In the summer of 2023, Weigel petitioned the FCC to relocate the city of license allocation east (while remaining in Shawano County) to the larger county seat of Shawano with a higher transmitter power, likely to allow the station to provide city-grade service to Shawano and Wittenberg from Scray's Hill, the main transmitter site for the Green Bay market, southeast of the city in the Town of Glenmore. In May 2024, the station was revealed to have a new callsign, WMEI, and the station launched on June 20, 2024. WMEI was the first full-power television station to sign on in Wisconsin in over 20 years.

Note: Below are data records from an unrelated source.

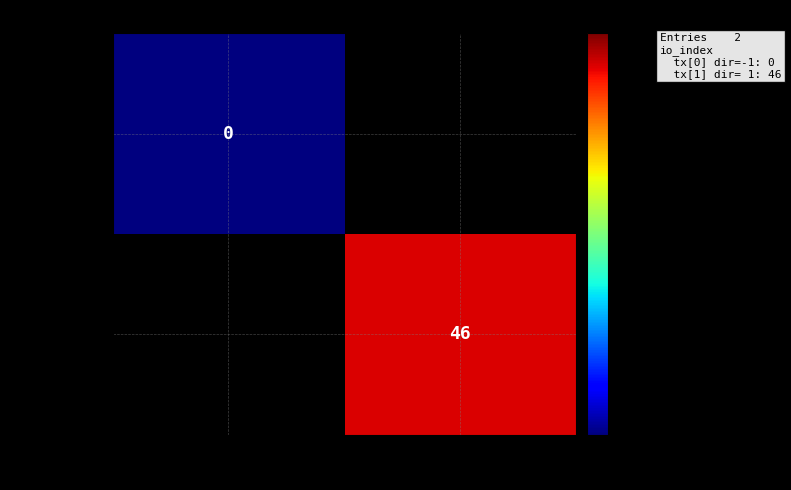

True or false: dd5f106692… has a value of 46 at 1.

True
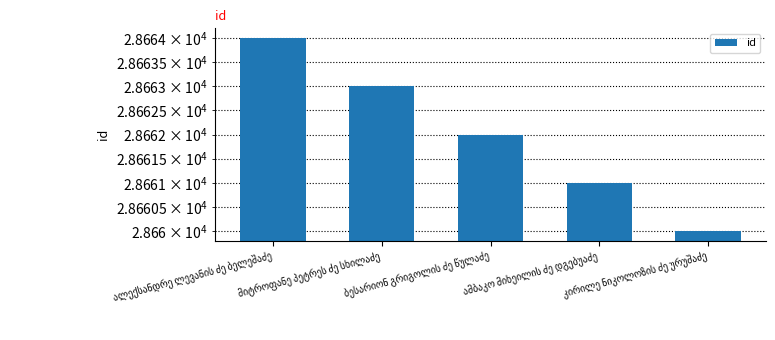

Between მიტროფანე პეტრეს ძე სხილაძე and ალექსანდრე ლევანის ძე ბელეშაძე, which is larger?

ალექსანდრე ლევანის ძე ბელეშაძე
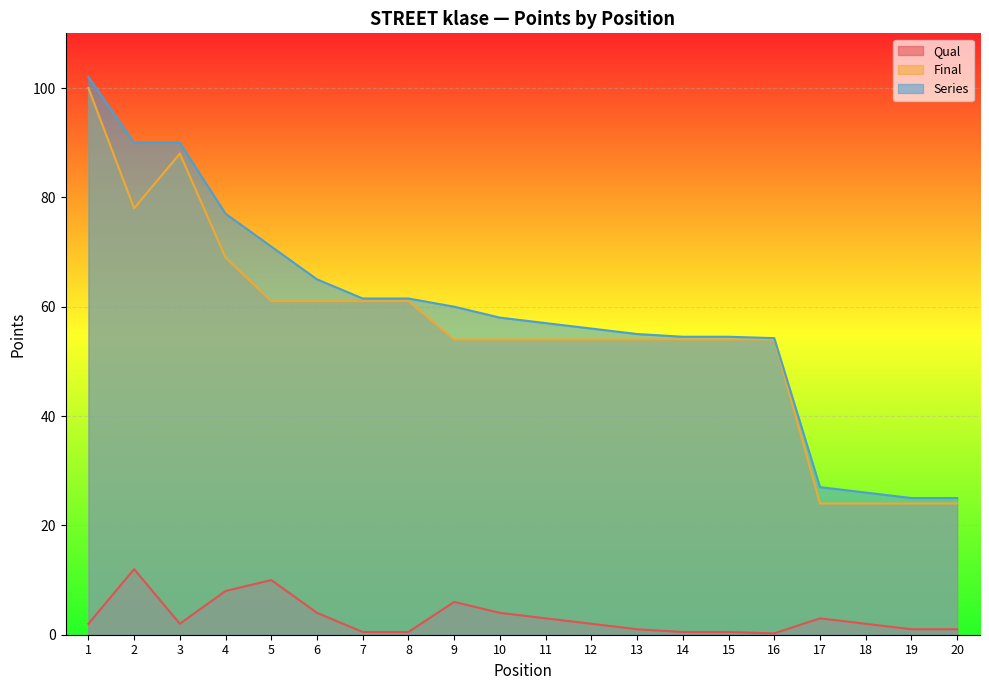

Reading left to right, extract all data points from this chart.

Qual: 1=2.0	2=12.0	3=2.0	4=8.0	5=10.0	6=4.0	7=0.5	8=0.5	9=6.0	10=4.0	11=3.0	12=2.0	13=1.0	14=0.5	15=0.5	16=0.2	17=3.0	18=2.0	19=1.0	20=1.0
Final: 1=100.0	2=78.0	3=88.0	4=69.0	5=61.0	6=61.0	7=61.0	8=61.0	9=54.0	10=54.0	11=54.0	12=54.0	13=54.0	14=54.0	15=54.0	16=54.0	17=24.0	18=24.0	19=24.0	20=24.0
Series: 1=102.0	2=90.0	3=90.0	4=77.0	5=71.0	6=65.0	7=61.5	8=61.5	9=60.0	10=58.0	11=57.0	12=56.0	13=55.0	14=54.5	15=54.5	16=54.2	17=27.0	18=26.0	19=25.0	20=25.0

In the 2024–25 season, WMEI, along with other Weigel stations in Wisconsin, began airing select Milwaukee Bucks games in simulcast with FanDuel Sports Network Wisconsin, replacing WBAY-DT3 as the team's partner the previous season, and as a sister station to Milwaukee Telemundo affiliate WYTU-LD (channel 63) simulcasting that station as a subchannel, also carries Spanish language coverage of Sunday Milwaukee Brewers home games and Green Bay Packers preseason games.

==Technical information==
===Subchannels===
The station's signal is multiplexed:

Subchannels of WMEI
| Subchannel | Res.Tooltip Display resolution | Short name | Programming |
| 31.1 | 720p | MeTV | MeTV |
| 31.2 | 480i | TOONS | MeTV Toons |
| 31.3 | STORY | Story Television |
| 31.4 | WEST | WEST |
| 31.5 | MOVIES | Movies! |
| 31.6 | 1080i | TLMNDO | Telemundo (WYTU-LD) |
| 31.7 | 480i | CATCHY | Catchy Comedy |
| 31.8 | DABL | Dabl |
| 31.9 | MeTV+ | MeTV+ |

In December 2024, WMEI launched Telemundo on channel 31.6, a simulcast of Weigel-owned WYTU-LD in Milwaukee, providing the market its first full-time Spanish language network over-the-air (WYTU has been available through Spectrum systems in the market for over a decade). The Weigel networks currently or previously airing as a part of the subchannel lineup of WBAY-TV began to transition to WMEI as their contracts expired, with Catchy Comedy moving to a new seventh WMEI subchannel as of April 1, 2025. Dabl (which had come under Weigel's operational control a year before) moved from a WCWF subchannel on August 1, 2025, and MeTV+ moved to a new ninth subchannel on September 30 with the launch of WEST.